• Textauszug:
────────────────────
Gegen Abend betreten wir unter Führung eines Berbers diese Zauberwelt. Die exotische Welt des arabo-islamischen Mittelalters breitet sich vor unseren staunenden Augen aus. Wir tauchen in ein Konglomerat von verwinkelten Gäßchen mit wimmelnden Menschenmassen, Packeseln, Handkarren, Ladenzeilen, Werkstätten. Inmitten des Gassenlabyrinths erhaschen wir flüchtig einen Blick auf die Innenräume der Moscheen. Wie unerwünschte Zaungäste drücken wir uns neugierig an die oft reich verzierten Prunktore, um in die mosaikgeschmückten Steinhöfe zu spähen. In Marokko ist nämlich den Ungläubigen der Eintritt in ihre Gebetsstätten verwehrt. In den großen teils marmorausgelegten Hallen versammeln sich die Gläubigen, die sich nach den 5 rituellen Waschungen zum Gebet niederlassen. Mit uns vor den Toren warten Gruppen von Frauen und Kindern, denn Männer und Frauen dürfen sich nicht zum gemeinsamen Gebet versammeln. Wir werden durch die Gäßchen gespült, wie ein Fremdkörper, der sich nicht mit dem übrigen Menschenstrom vermischt. Trotzdem geht von der Medina keine Bedrohlichkeit aus. Eher gleichgültig streift einen der Blick, manchmal berühren dich neugierige Kinder- und Frauenhände. Der Ort strahlt inmitten der betriebsamen Geschäftigkeit, die die kleinen Handwerker und Händler verbreiten, eine seltsame Gleichförmigkeit und Ruhe aus. Seit Jahrhunderten scheint hier die Welt stehen geblieben zu sein, die gleichen, von jeher vorgegebenen Handgriffe und Rituale beherrschen den Alltag, die strenge Duftkulisse aus Farben, Gewürzen, Tieren, das dichte hektische Treiben. Ein träger Strom der Zeit, in den sich das einzelne Menschenleben einreiht, sich vollzieht, stirbt, aber der Pulsschlag des Lebens weitergeht, unberührt vom kleinen Menschenschicksal. Doch solch weltabgewandte Betrachtungen werden die wenigsten um mich herum anstellen. Umgeben uns ja nicht islamische Schriftgelehrte, sondern geschäftstüchtige Kaufleute. Wehe, sie erahnen bei einem Touristen nur Interesse an der ausgelegten Ware. Schon wird man verwickelt in Kaufverhandlungen und ihre Hartnäckigkeit hat meist Erfolg. Und so sind die wenigen Touristen zudem erkennbar, an den mehr oder weniger großen Paketen, in denen sie Kunsthandwerkliches wie Keramik, Teppiche, Metallarbeiten durch die Medina schleppen.
────────────────────
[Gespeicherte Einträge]
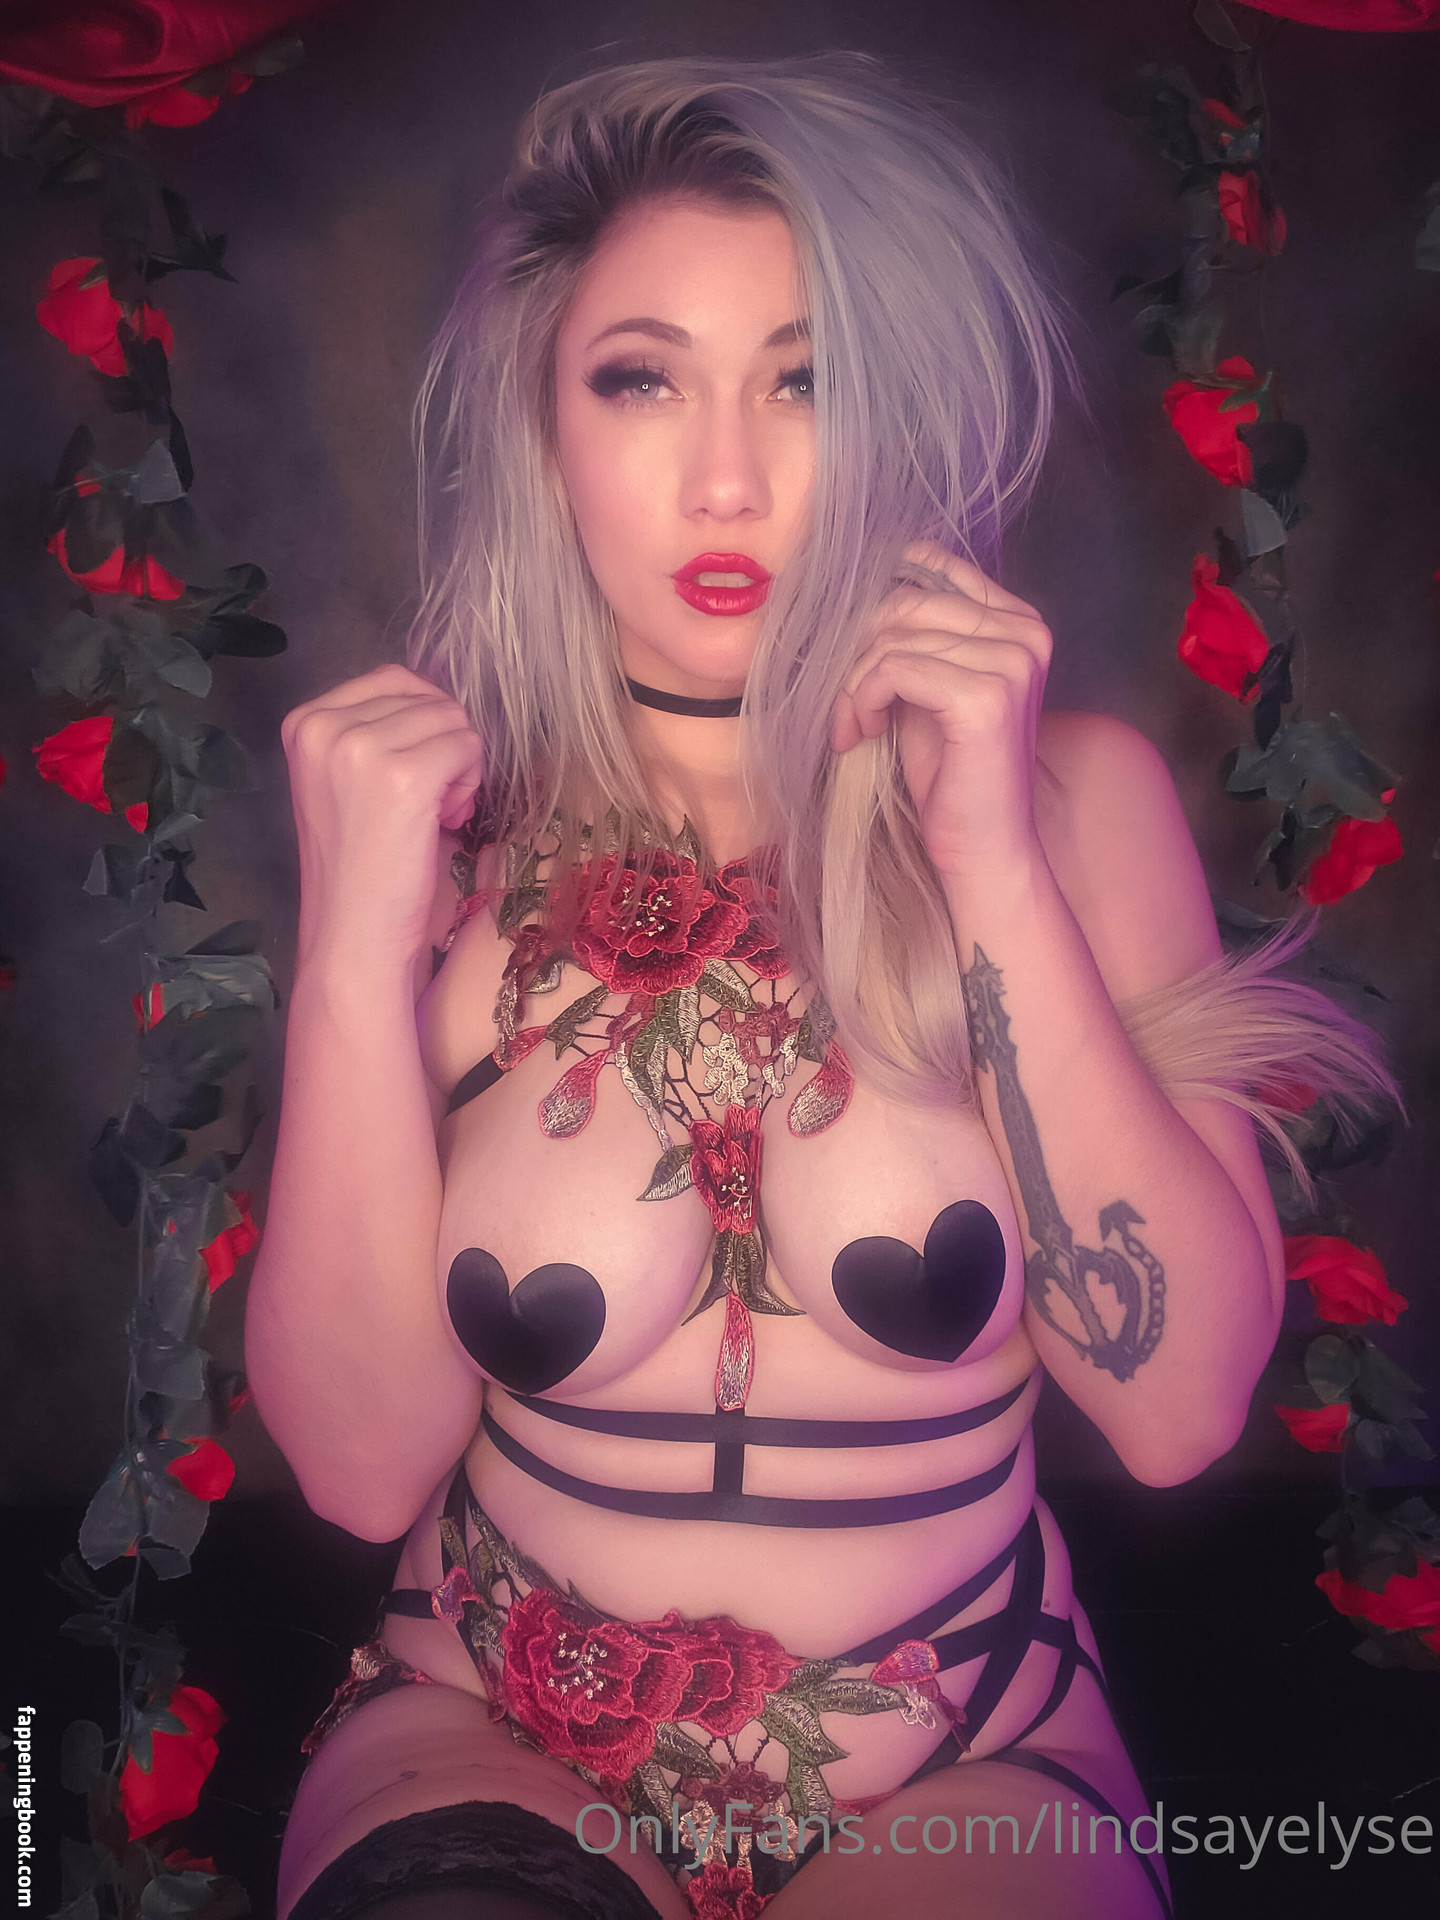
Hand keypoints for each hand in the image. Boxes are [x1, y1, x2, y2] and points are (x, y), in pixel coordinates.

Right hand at [281, 663, 484, 963]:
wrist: (353, 933)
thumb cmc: (362, 865)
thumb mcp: (348, 780)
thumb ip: (379, 730)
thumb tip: (442, 691)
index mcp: (305, 722)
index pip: (395, 679)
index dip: (422, 725)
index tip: (408, 777)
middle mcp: (326, 726)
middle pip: (429, 698)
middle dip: (443, 747)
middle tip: (426, 804)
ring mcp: (361, 748)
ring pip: (455, 720)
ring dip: (460, 767)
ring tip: (432, 815)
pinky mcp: (403, 776)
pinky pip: (468, 747)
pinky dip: (470, 784)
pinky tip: (444, 820)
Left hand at [831, 543, 1050, 879]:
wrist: (982, 846)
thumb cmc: (950, 773)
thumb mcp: (927, 687)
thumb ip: (912, 636)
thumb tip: (848, 590)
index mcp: (1019, 619)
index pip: (930, 565)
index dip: (873, 599)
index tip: (846, 648)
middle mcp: (1025, 632)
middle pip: (903, 602)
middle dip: (855, 652)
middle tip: (842, 704)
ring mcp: (1012, 661)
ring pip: (892, 638)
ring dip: (852, 685)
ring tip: (853, 727)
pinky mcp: (986, 696)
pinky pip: (893, 669)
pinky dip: (861, 700)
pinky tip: (860, 733)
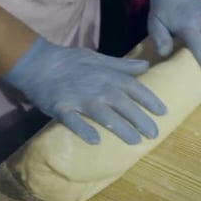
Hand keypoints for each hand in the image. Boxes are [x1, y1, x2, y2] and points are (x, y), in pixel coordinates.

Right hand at [4, 38, 166, 144]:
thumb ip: (123, 65)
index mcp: (109, 75)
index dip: (150, 100)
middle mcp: (98, 87)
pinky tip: (96, 141)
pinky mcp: (62, 107)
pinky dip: (84, 130)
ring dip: (121, 128)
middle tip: (154, 134)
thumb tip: (146, 65)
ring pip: (104, 115)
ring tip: (135, 141)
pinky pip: (74, 121)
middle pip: (124, 104)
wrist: (37, 62)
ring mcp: (80, 98)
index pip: (135, 88)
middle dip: (141, 119)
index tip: (164, 112)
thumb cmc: (71, 61)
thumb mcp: (100, 58)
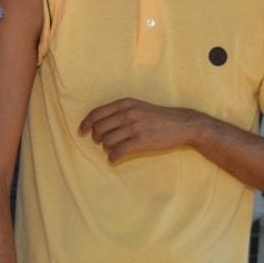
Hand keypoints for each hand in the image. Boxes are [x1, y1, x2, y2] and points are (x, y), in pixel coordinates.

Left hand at [79, 98, 199, 162]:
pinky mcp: (141, 141)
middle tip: (101, 142)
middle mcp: (127, 113)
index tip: (81, 131)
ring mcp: (134, 127)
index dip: (85, 123)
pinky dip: (112, 157)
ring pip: (107, 141)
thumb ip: (120, 111)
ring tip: (112, 149)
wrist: (181, 124)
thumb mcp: (137, 106)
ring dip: (106, 148)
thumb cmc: (157, 117)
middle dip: (96, 138)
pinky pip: (118, 152)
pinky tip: (114, 159)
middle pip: (99, 128)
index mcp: (124, 103)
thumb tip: (98, 122)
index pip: (96, 113)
────────────────────
• Deine Aufgabe:
Passen die Aussagen (a), (b) und (c) zum Textauszug? Antworte bei jeder mit Ja oder Nein und zitiere wörtlich die Stelle im Textauszug, die das entscheidet.
(a) In Marokko dürfen Ungläubige die Moscheen nicht betreten.
(b) Männer und Frauen beten gemeinsam in den Hallen.
(c) Die Medina wirkt bedrohlich.
Das Material hat nichts mit dem Textauszug zu tun.

• Lösung:
(a) Ja: „In Marokko ist nämlich den Ungläubigen der Eintritt in ihre Gebetsstätten verwehrt.“
(b) Nein: „denn Männer und Frauen dürfen sich nicht zum gemeinsamen Gebet versammeln.“
(c) Nein: „Trotzdem geht von der Medina keine Bedrohlichkeit aus.“